Source texts of formatted documents:

>>

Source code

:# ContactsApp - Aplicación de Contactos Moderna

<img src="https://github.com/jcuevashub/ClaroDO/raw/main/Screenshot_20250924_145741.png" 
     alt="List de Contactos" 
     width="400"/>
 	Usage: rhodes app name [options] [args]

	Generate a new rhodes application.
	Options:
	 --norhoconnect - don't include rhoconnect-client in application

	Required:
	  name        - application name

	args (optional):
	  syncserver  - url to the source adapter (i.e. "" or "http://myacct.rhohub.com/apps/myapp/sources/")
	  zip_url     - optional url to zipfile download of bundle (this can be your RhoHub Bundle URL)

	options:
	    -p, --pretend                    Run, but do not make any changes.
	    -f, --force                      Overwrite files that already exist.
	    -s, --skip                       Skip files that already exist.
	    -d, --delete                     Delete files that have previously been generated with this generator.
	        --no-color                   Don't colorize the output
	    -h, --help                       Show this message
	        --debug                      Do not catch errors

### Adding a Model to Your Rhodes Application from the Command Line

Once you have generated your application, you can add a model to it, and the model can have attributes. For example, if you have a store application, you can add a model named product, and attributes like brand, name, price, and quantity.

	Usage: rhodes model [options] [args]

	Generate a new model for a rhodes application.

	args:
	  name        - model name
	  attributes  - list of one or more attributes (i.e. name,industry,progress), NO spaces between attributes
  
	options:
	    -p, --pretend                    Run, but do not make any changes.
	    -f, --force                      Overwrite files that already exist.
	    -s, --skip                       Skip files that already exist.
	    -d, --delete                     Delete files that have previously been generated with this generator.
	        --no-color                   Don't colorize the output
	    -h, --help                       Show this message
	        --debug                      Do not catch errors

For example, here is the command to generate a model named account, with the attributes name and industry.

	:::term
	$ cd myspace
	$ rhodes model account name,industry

<<

Directions:
Please count the lines in the listing that contain the string "named" and give only the number.

Solution to the problem:
2